Something that regularly appears on the forum is the need to perform cumulative calculations.

For the simple cumulative sum of a single column, there is of course the Moving Aggregation node, but the complexity arises when it is necessary for the the column that is to contain the calculated value to itself be included in the calculation for the following row, as part of a Mathematical formula other than just cumulative sum of a single column.

There is also additional complexity if under certain circumstances, the cumulative calculation is to be “reset”.

Take for example the following table:

If we wished to calculate the cumulative sum of Income vs Costs for each project, then for each row, the ProjectBalance would need to be calculated as the Income - Expense + previously calculated ProjectBalance

and additionally, on change of Project from A to B, the previously calculated ProjectBalance should be discarded.

So how can we achieve that in KNIME using JUST the standard non-scripting nodes, and no cheating (i.e. resorting to my usual favourite, the Java Snippet)

And how can we do it in such a way that we have a “framework” workflow that with only minor modifications specific to the particular data and calculations at hand, it will automatically provide us with the Previous row’s values as we iterate through the rows?

Well, it is certainly going to involve a loop, and of course because we want each iteration of the the loop contain information about what happened on the previous iteration, we will need a Recursive Loop. BUT - for those who have looked at Recursive Loops and thought “too hard”… fear not… for in this “reusable” workflow, you will not have to know how all the recursive stuff works. The aim here is that you can concentrate on the rules and the calculations specific for the requirement, and the rest will just sit there and provide you with automatic access to the previously calculated values.

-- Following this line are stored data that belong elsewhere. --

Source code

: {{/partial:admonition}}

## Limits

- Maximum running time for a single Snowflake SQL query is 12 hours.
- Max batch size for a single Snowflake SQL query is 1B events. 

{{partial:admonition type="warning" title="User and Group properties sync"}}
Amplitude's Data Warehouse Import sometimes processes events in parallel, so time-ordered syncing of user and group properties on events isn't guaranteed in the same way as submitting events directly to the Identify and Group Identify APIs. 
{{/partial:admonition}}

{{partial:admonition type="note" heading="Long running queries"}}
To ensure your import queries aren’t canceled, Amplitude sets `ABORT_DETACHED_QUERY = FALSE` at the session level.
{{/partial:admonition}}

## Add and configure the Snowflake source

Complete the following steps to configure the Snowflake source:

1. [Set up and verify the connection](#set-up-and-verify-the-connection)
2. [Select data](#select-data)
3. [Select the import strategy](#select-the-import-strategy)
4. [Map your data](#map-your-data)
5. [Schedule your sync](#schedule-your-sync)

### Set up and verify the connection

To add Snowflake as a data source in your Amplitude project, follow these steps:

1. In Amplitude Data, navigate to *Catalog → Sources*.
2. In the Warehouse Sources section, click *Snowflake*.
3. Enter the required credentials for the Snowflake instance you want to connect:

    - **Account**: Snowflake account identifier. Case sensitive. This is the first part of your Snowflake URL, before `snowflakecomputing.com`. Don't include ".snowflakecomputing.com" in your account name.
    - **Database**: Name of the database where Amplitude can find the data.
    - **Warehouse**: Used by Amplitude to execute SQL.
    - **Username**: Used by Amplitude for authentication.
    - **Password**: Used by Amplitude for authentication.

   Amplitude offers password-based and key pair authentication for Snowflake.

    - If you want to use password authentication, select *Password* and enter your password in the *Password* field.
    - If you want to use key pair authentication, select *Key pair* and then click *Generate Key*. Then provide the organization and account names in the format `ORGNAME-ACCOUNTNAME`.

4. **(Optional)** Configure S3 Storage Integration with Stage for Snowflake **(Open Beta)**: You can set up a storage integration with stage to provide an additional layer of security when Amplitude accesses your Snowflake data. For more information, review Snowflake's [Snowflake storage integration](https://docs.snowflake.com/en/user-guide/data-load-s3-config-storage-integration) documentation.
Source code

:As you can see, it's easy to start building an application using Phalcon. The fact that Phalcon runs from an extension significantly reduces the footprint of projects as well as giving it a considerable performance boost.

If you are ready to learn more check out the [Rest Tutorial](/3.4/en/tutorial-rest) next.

I have uploaded a workflow to the hub here:

It looks like this:

and if I’ve got it right, you never have to modify anything except the items in the ORANGE BOXES. Which are your input data, and your calculations

To make life easy, all column values output on the previous row are made accessible as PREV#columnname. If you only want a small selection of columns to be made available, you can adjust the Column Filter in the yellow annotation box, but there is no need unless it is to save resources.

The Rule Engine rule in this example is this:

Which says “if the current project is not the same as the previous project, then reset the Project Balance calculation to zero.” . That’s not too difficult is it?

And the Math Formula is this:

Which says: “The current ProjectBalance is the current Income - current Expense + the previous Project Balance”

again… I think that is reasonably clear

And that is all there is too it. You have access, in all nodes placed in the Orange Rule/Calculation Section, to the value of the previous row’s source or calculated values, using the aforementioned PREV#columns and the rest of the workflow acts as a framework to provide those for you.

And just to check… what is the calculated ProjectBalance for my above table?

well… it’s this:

Have fun and please let me know if there are any cumulative calculations it couldn’t cope with.

takbb · December 14, 2023, 9:34am

I am aiming to simplify this further, so that a cumulative calculation can be added to any workflow by the addition of a few components and recursive loops.

This is my initial prototype, using 3 “Cumulative Framework” components that work together within a recursive loop. So you simply drop them onto any workflow and join them up in the pattern shown, with zero configuration to provide cumulative calculation functionality.

see also this component which encapsulates the above workflow, so you drop this on your workflow where you wish to do a cumulative calculation and then follow the steps in the component’s help description…

roberto_cadili · December 15, 2023, 8:03am

Brilliant, thanks for sharing!

system · March 14, 2024, 8:04am

This topic was automatically closed 90 days after the last reply. New replies are no longer allowed.